A baseline intrusive intelligibility prediction system has been provided to help you get started.

Overview of the Baseline System​

The baseline uses the HASPI model [1] to make predictions. HASPI is an intrusive measure that takes three inputs:

  1. A processed signal,
  2. A reference signal,
  3. A listener audiogram.

Since the exact audiograms are not provided, the baseline uses a standard audiogram for each hearing impairment severity level (e.g., mild, moderate, moderately severe).

HASPI outputs an intelligibility score between 0 and 1. This score is then passed through a logistic function, whose parameters have been optimized on the training data to minimize the RMSE between the predicted and measured intelligibility scores. The output of the logistic function is the final sentence intelligibility prediction.

How to Use the Baseline System​

The baseline system is included in the pyclarity Python package (version pyclarity >= 0.7.1), which is available on GitHub.
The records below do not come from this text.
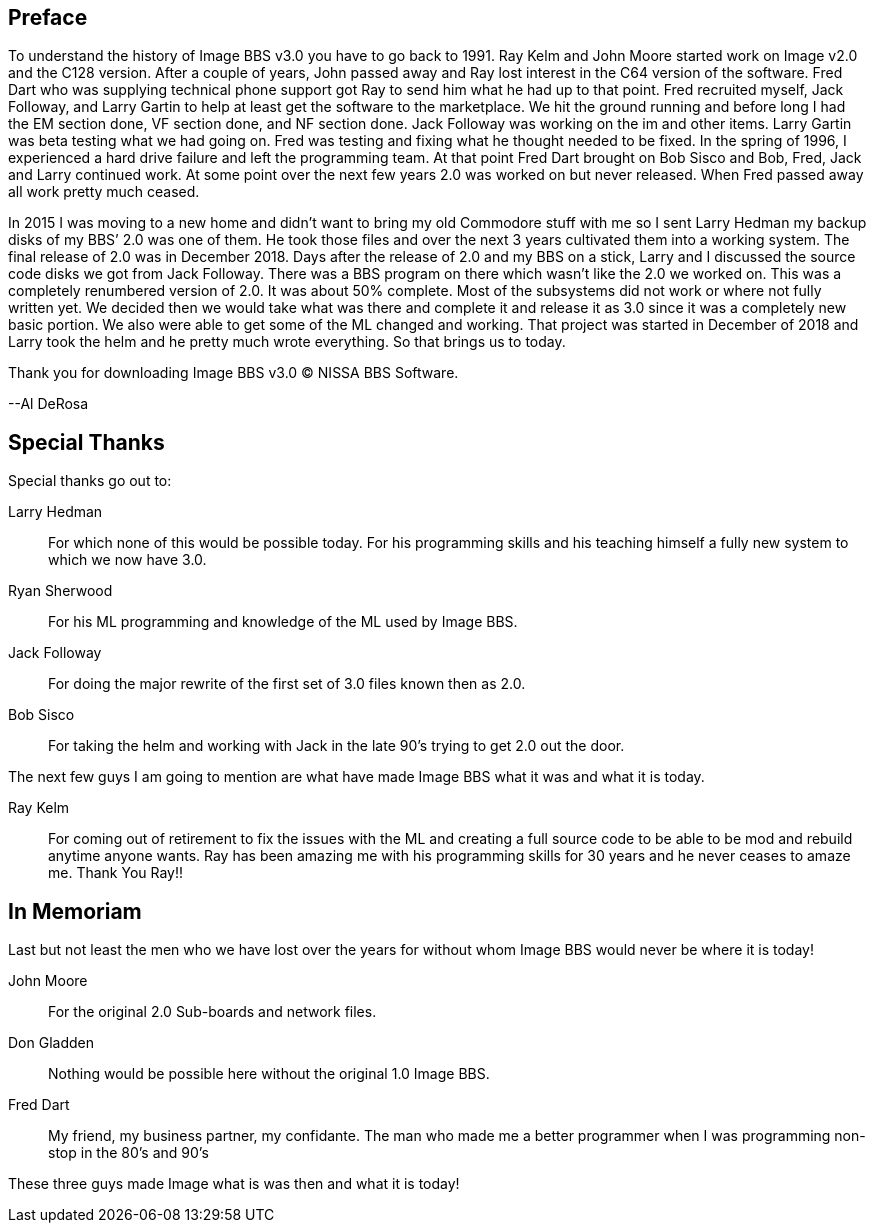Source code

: == Preface

To understand the history of Image BBS v3.0 you have to go back to 1991. Ray Kelm and John Moore started work on Image v2.0 and the C128 version. After a couple of years, John passed away and Ray lost interest in the C64 version of the software. Fred Dart who was supplying technical phone support got Ray to send him what he had up to that point. Fred recruited myself, Jack Followay, and Larry Gartin to help at least get the software to the marketplace. We hit the ground running and before long I had the EM section done, VF section done, and NF section done. Jack Followay was working on the im and other items. Larry Gartin was beta testing what we had going on. Fred was testing and fixing what he thought needed to be fixed. In the spring of 1996, I experienced a hard drive failure and left the programming team. At that point Fred Dart brought on Bob Sisco and Bob, Fred, Jack and Larry continued work. At some point over the next few years 2.0 was worked on but never released. When Fred passed away all work pretty much ceased.

In 2015 I was moving to a new home and didn’t want to bring my old Commodore stuff with me so I sent Larry Hedman my backup disks of my BBS’ 2.0 was one of them. He took those files and over the next 3 years cultivated them into a working system. The final release of 2.0 was in December 2018. Days after the release of 2.0 and my BBS on a stick, Larry and I discussed the source code disks we got from Jack Followay. There was a BBS program on there which wasn’t like the 2.0 we worked on. This was a completely renumbered version of 2.0. It was about 50% complete. Most of the subsystems did not work or where not fully written yet. We decided then we would take what was there and complete it and release it as 3.0 since it was a completely new basic portion. We also were able to get some of the ML changed and working. That project was started in December of 2018 and Larry took the helm and he pretty much wrote everything. So that brings us to today. 

Thank you for downloading Image BBS v3.0 © NISSA BBS Software.

[.text-right]
--Al DeRosa

== Special Thanks

Special thanks go out to:

Larry Hedman:: 
For which none of this would be possible today. For his programming skills and his teaching himself a fully new system to which we now have 3.0.

Ryan Sherwood::
For his ML programming and knowledge of the ML used by Image BBS.

Jack Followay::
For doing the major rewrite of the first set of 3.0 files known then as 2.0.

Bob Sisco::
For taking the helm and working with Jack in the late 90’s trying to get 2.0 out the door.

The next few guys I am going to mention are what have made Image BBS what it was and what it is today. 

Ray Kelm::
For coming out of retirement to fix the issues with the ML and creating a full source code to be able to be mod and rebuild anytime anyone wants. Ray has been amazing me with his programming skills for 30 years and he never ceases to amaze me. Thank You Ray!!

== In Memoriam

Last but not least the men who we have lost over the years for without whom Image BBS would never be where it is today!

John Moore::
For the original 2.0 Sub-boards and network files.

Don Gladden::
Nothing would be possible here without the original 1.0 Image BBS.

Fred Dart::
My friend, my business partner, my confidante. The man who made me a better programmer when I was programming non-stop in the 80’s and 90’s

These three guys made Image what is was then and what it is today!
The relevant scripts are located in the recipes/cpc3/baseline directory. To use the baseline system:

  1. Download the Code: Clone or download the repository from GitHub.
  2. Follow the Instructions: Refer to the README file in the recipes/cpc3/baseline directory for detailed steps to run the baseline on the CPC3 dataset.

Baseline Performance​

The baseline system achieves the following performance on the development set:

MetricValue
RMSE28.00
Correlation0.72

This baseline system is not intended to be state-of-the-art but serves as a starting point for participants. We encourage you to use it as a reference and build upon it to develop your own systems.

Submitting Results​

The baseline system's results for the development set are published on the Eval.AI leaderboard. To submit and evaluate your own predictions for the development set, refer to the instructions on the CPC3 Development Set Leaderboard.

References​

  1. Kates, J.M. and Arehart, K.H., 2021. The hearing-aid speech perception index (HASPI) version 2. Speech Communication, 131, pp.35-46.